# [Wyodrębniony tekst]
- - - - -

Zapomniana taśma polskiego dziennikarza z zamachu na Kennedy'ego. Rzuca nowe światło na zabójstwo

Bartosz Świderski
Redakcja "Focusa" przeprowadziła wywiad ze Stanisławem Pruszyńskim - polskim dziennikarzem, który 53 lata temu przypadkiem zarejestrował na taśmie zabójstwo kandydata na prezydenta Roberta Kennedy'ego. Jego nagranie, rzucające nowe światło na wydarzenia, zostało lata później zaanektowane przez CIA.
Robert F. Kennedy w styczniu 1964 roku, na cztery lata przed tragiczną śmiercią fot. Wikimedia Commons / domena publiczna
Robert Kennedy był młodszym bratem zastrzelonego w 1963 roku prezydenta Johna F. Kennedy'ego.

W 1968 roku ogłosił, że ma zamiar wystartować w zbliżających się wyborach prezydenckich.

Choć początkowo nikt nie dawał zaledwie 43-letniemu senatorowi ze stanu Nowy Jork większych szans, szybko okazało się, że porywa tłumy, nie bez udziału swoich bardzo liberalnych jak na owe czasy poglądów i walce o prawa człowieka (dokonał m.in. największej desegregacji rasowej administracji w historii Kapitolu i to mimo że Afroamerykanie nie mieli jeszcze pełni praw obywatelskich).
5 czerwca 1968 Robert Kennedy świętował oficjalne ogłoszenie go kandydatem Partii Demokratycznej. Wygłosił z tej okazji mowę w hotelu Ambassador w Los Angeles. Tam jego drogi na krótko przecięły się ze Stanisławem Pruszyńskim.

- - - - -

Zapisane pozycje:

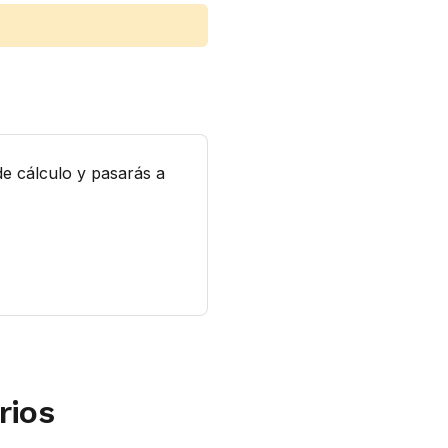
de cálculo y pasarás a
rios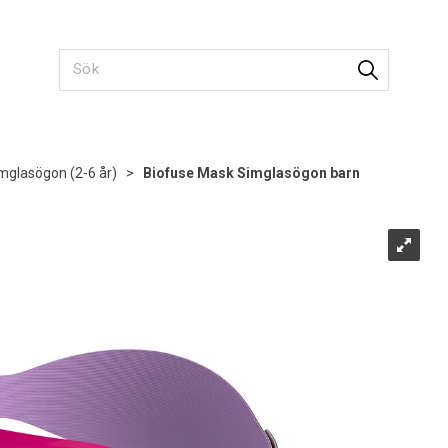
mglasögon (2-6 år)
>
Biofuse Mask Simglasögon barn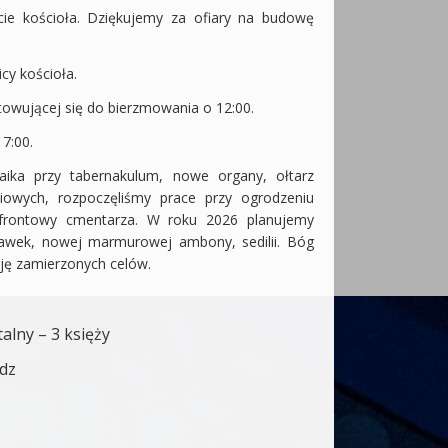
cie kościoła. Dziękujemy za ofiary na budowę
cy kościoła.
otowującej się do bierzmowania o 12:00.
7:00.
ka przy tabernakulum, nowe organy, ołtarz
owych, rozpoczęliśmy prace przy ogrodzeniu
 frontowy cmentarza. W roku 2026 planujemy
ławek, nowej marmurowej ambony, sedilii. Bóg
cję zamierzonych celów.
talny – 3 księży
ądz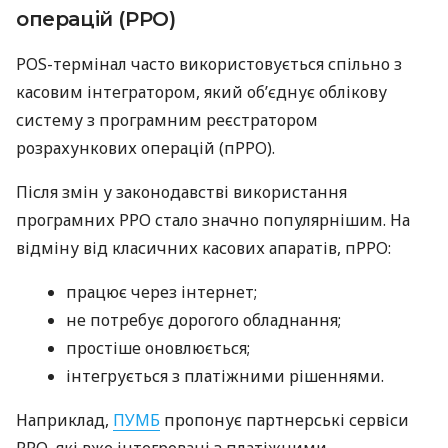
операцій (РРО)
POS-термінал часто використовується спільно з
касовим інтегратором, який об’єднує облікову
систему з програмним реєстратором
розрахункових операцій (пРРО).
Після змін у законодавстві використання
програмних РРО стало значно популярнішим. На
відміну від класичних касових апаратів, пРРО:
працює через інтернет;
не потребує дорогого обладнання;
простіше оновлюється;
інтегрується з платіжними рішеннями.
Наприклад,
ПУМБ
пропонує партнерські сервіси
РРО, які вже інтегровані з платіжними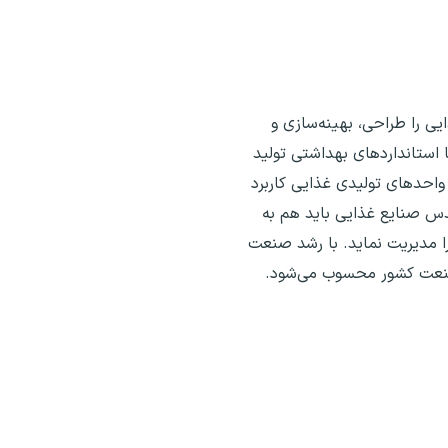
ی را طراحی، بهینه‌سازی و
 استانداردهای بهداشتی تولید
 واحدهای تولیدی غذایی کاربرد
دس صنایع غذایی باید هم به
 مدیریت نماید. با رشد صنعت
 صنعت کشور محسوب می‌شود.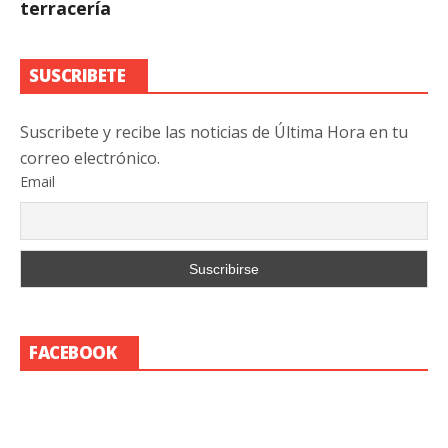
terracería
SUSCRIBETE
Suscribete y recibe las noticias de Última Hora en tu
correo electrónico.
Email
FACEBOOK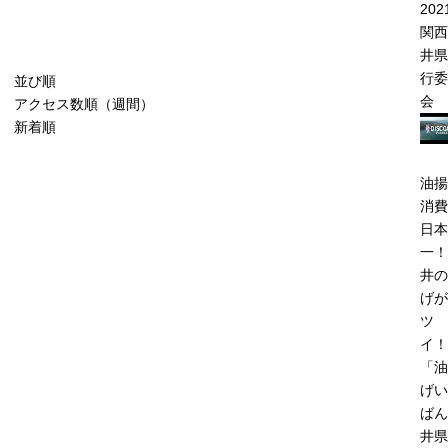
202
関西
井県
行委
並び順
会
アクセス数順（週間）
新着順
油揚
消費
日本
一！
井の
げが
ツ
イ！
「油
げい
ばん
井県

- - - - -

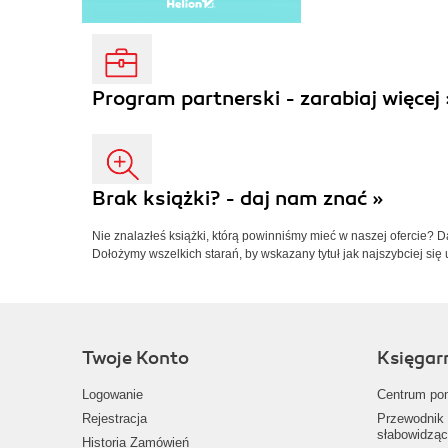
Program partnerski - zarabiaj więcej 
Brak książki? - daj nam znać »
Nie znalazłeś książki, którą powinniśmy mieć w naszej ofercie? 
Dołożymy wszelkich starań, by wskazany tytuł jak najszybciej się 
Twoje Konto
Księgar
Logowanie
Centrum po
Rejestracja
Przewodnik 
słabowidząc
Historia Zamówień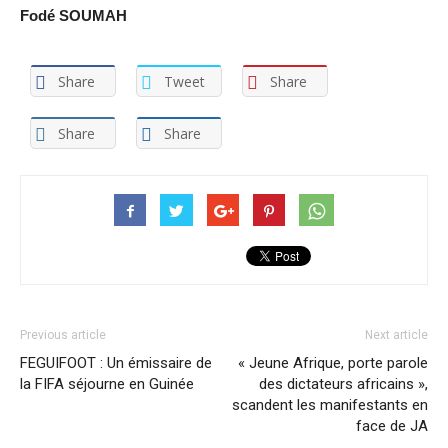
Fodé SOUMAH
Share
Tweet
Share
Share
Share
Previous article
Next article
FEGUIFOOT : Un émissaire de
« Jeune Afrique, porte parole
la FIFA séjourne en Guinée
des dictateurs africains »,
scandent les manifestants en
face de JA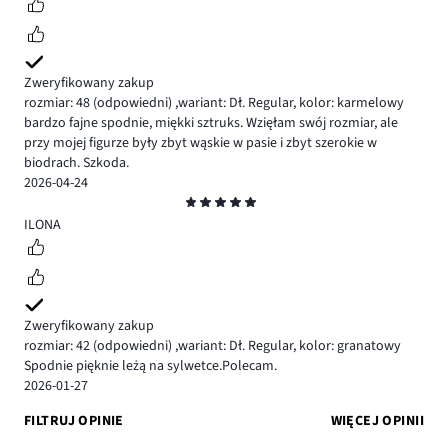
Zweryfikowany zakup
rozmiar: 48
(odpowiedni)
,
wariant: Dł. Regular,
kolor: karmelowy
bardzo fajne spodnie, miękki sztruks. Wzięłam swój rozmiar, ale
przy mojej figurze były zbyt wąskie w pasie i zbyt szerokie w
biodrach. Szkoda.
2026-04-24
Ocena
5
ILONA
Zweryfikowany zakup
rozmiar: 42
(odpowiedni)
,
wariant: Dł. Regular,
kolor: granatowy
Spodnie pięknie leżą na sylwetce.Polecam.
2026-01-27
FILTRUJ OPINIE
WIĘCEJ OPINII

- - - - -

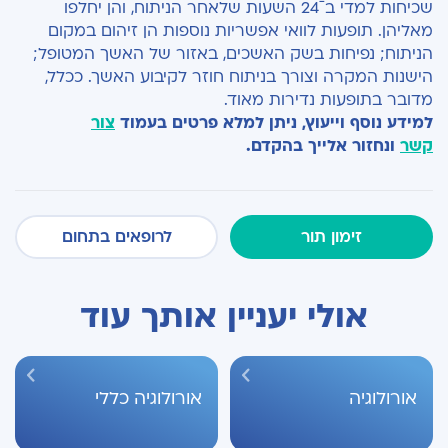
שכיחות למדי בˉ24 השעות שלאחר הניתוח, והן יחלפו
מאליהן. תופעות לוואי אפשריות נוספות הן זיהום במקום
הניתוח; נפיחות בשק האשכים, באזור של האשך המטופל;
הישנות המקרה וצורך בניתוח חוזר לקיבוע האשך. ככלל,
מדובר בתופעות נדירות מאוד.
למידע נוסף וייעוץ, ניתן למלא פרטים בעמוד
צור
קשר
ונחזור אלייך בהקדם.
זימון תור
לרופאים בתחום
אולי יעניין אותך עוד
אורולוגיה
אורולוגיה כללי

- - - - -

# [Twoje zadanie]
Odpowiedz na podstawie artykułu o zabójstwie Roberta Kennedy'ego:
(a) Ile lat temu Stanisław Pruszyński nagrał zabójstwo?
(b) W którym roku zastrzelono prezydenta Johna F. Kennedy'ego?
(c) W jakim hotelu Robert Kennedy wygłosił mowę 5 czerwca 1968 roku?

# [Miejsce na odpowiedź]
(a) 53 lata temu.
(b) W 1963 roku.
(c) W hotelu Ambassador w Los Angeles.